Bernice is on fabulous form: one of the novel's highlights is a scene where she is tied to a laboratory stretcher (with a side order of impending doom) only to escape entirely thanks to her own skills.  It sort of undermines the capture, and we march right back to that locale a.s.a.p., but it's still way cool that she can take care of herself.  And Ace slips into her role as the Doctor and Bernice's protector (whether or not Benny needs one), her discomfort around the latter finally beginning to subside.  She's moving more towards Leela at this point, as the apparently fearless and reliable fighter of the group, but there are still glimmers of further dimensions.  There's a moment where she contemplates a different life (“'I sometimes wonder what it would be like,' Ace said softly.  'Get married, have kids, stay in one place and one time...'  Be a mother, she thought, but what kind?”), slyly and simultaneously underscoring the open wound that is her mother.  Less sly, there's a theme in the last dozen or so pages of Ace becoming addicted to violence, which is a valid concern, but the tool used – a parallel, the brutal Richmann – is too bluntly and all too briefly explored.  There just isn't time to get into it.

But that's White Darkness for you.  Historical record, zombie horror, wartime adventure, Doctor Who novel – there’s too much to choose from.  McIntee is a good writer with a keen interest in people, but focus is a vital, missing ingredient.  I slogged through the result dutifully enough, but for the most part merely keen to finish.

5/10

1 comment:

  1. I was curiously very unsatisfied by this novel. This book should have been terrific: Cthulhu plus Haitian voodoo set in the midst of an extremely interesting period in Haitian history: a coup d'etat in 1915 and the subsequent intervention by American marines. One good thing about this book: I was constantly motivated to research little tid bits of lore about Haiti: voodoo terminology and mythology, Haitian history and personalities, geography and general cultural history of the 1910s. I enjoyed very much how the author weaves the socio-political history in with the voodoo religion (for example there were petty and short-lived megalomaniacal emperors in Haitian history, and there are empereurs as chief priests of voodoo).

    However, the whole thing seems poorly written.
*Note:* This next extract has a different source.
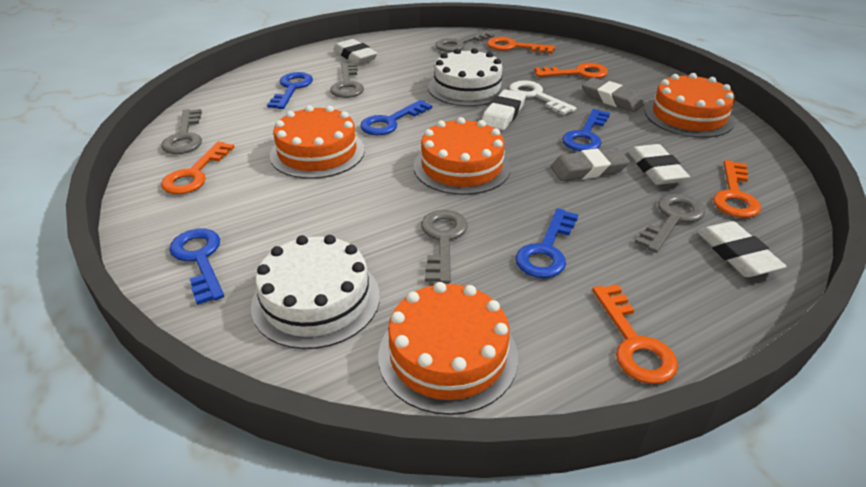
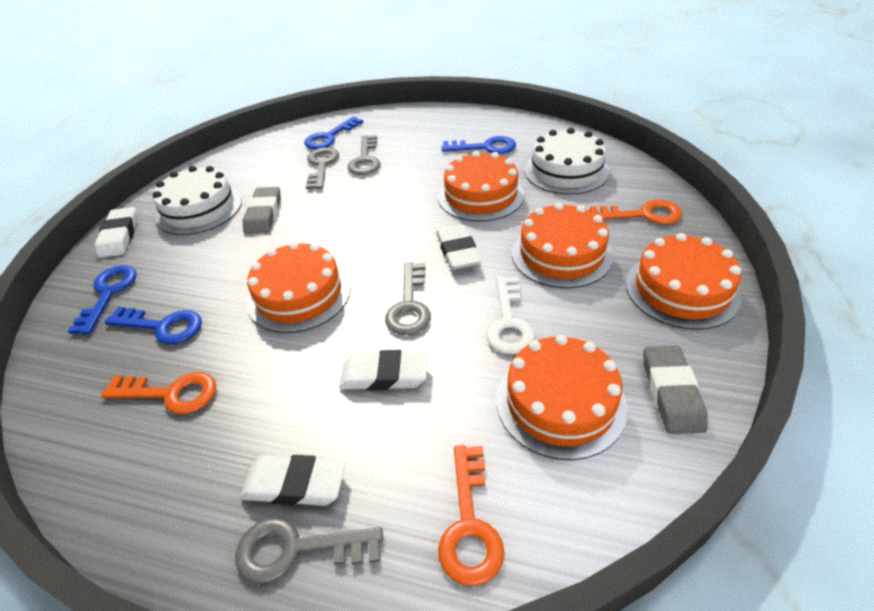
blue key: 5 -> 4
grey key: 5 -> 4
orange cake: 4 -> 5
orange key: 5 -> 3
Since I am neither a writer nor an academic student of literature, I cannot put my finger on the problem, but most of the passages were boring. Certainly the dialogue generally lacked cleverness, insight or humour, any one of which would have assisted.

    The Doctor is at times problematic in this one. The final confrontation between him and the villain Mait was not resolved by oratorical persuasion or improvised trickery, but rather by brute force.

    The Germans (it is 1915 after all) come across as cartoon Prussians, but it is a cartoon with too much actual slaughter and too little actual humour. The Haitian voodoo characters are very convincing, but the colourful and light side of Caribbean culture is neglected: some different scenes with a sense of carnival would have given the novel a richer Haitian atmosphere.

    The Cthulhu stuff does not really mix well with the voodoo except as a pseudo-scientific explanation. However I do like the hints at the history between the Time Lords and the Great Old Ones. Are the Vampires considered Old Ones?

    Ace is tempered in this book. She can kick ass like a grown up version of herself from "Remembrance of the Daleks," but she has lost the most psychotic tendencies from "Warhead" and "Lucifer Rising:" for example she feels genuine horror and remorse at her heat-of-the-moment killing of one villain. I liked her teaming up with the Haitian Captain Petion: it made Ace personable again and it showed the good side of the Haitian people.